We derived a list of words from Shakespeare concordances and trimmed it to include only those whose prefixes were plausibly derived from the Latin “cum-“ root. We used the texts at https://www.ibiblio.org/xml/examples/shakespeare/, which are already marked up in XML and thus made it easy to omit stage directions, character lists, speech headings, and other metafeatures. We then ran the text of plays believed to be entirely or almost entirely by Shakespeare through a Python algorithm Craig developed for this purpose, and finally converted the results to bar-graphs using the Python plotting library called matplotlib.
Coriolanus contains far more of these co-/com-/col-/cor- words than any other Shakespeare play. When the sample is reduced to only those words that actually refer to mixtures or human interactions, Coriolanus stands out starkly atop the list, with 71 instances where the other plays average only 30, and the highest percentage as well (see https://github.com/messner1/shakespeare-wordlists):
Furthermore, the cumulative subliminal effect of these instances would have been strongly augmented by the thirty-four namings of Coriolanus, seventeen of Corioles, and eighteen of Cominius, as well as ten of Shakespeare’s thirty-five uses of “corn,” the sharing of which is the initial main topic of the plot.
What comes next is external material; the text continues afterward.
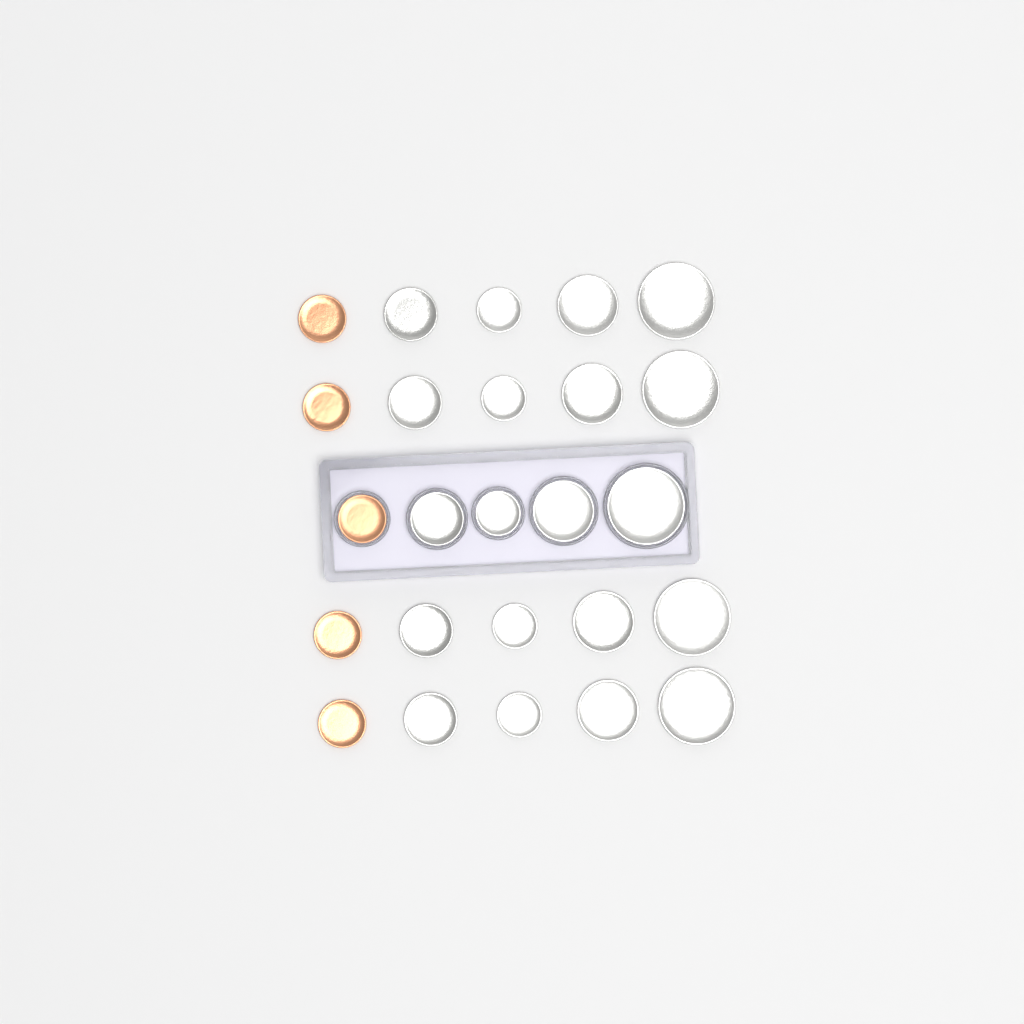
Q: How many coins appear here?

These are not included in my statistics because they don’t share the cum- etymology, but – via a process neuroscientists call “priming” – they would still have contributed to an audience’s sense of relentless pressure toward mingling.
I just presented the Coriolanus analysis in New Orleans at the annual meeting of Shakespeareans in this country, and have been invited to do so again at the quadrennial meeting of the World Shakespeare Congress, in London and Stratford this summer. It will also be appearing in Shakespeare Survey, which is the chief British journal for the study of their greatest writer.
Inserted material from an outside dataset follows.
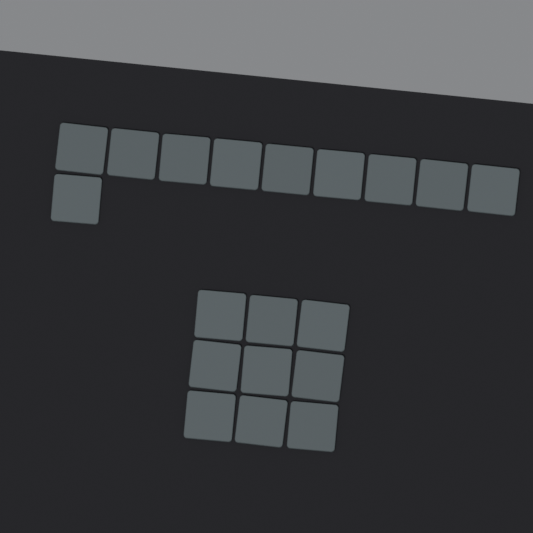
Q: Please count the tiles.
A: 19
So, with the crucial assistance of HumTech staff, we’re discovering that the artistry of that supreme writer is even more elaborately and pervasively artful that could be shown in the previous 399 years since his death. Long live Shakespeare!
Images of Shakespeare texts courtesy of Folger Shakespeare Library. Licensed under CC BY-SA 4.0 terms.
Robert N. Watson is Distinguished Professor of English at UCLA, and recently finished his term as Neikirk Chair for Educational Innovation. In addition to miscellaneous projects like the ones described here, he is working on books about the interplay of human and other life in Renaissance, and about the role of the arts and humanities in cultural evolution.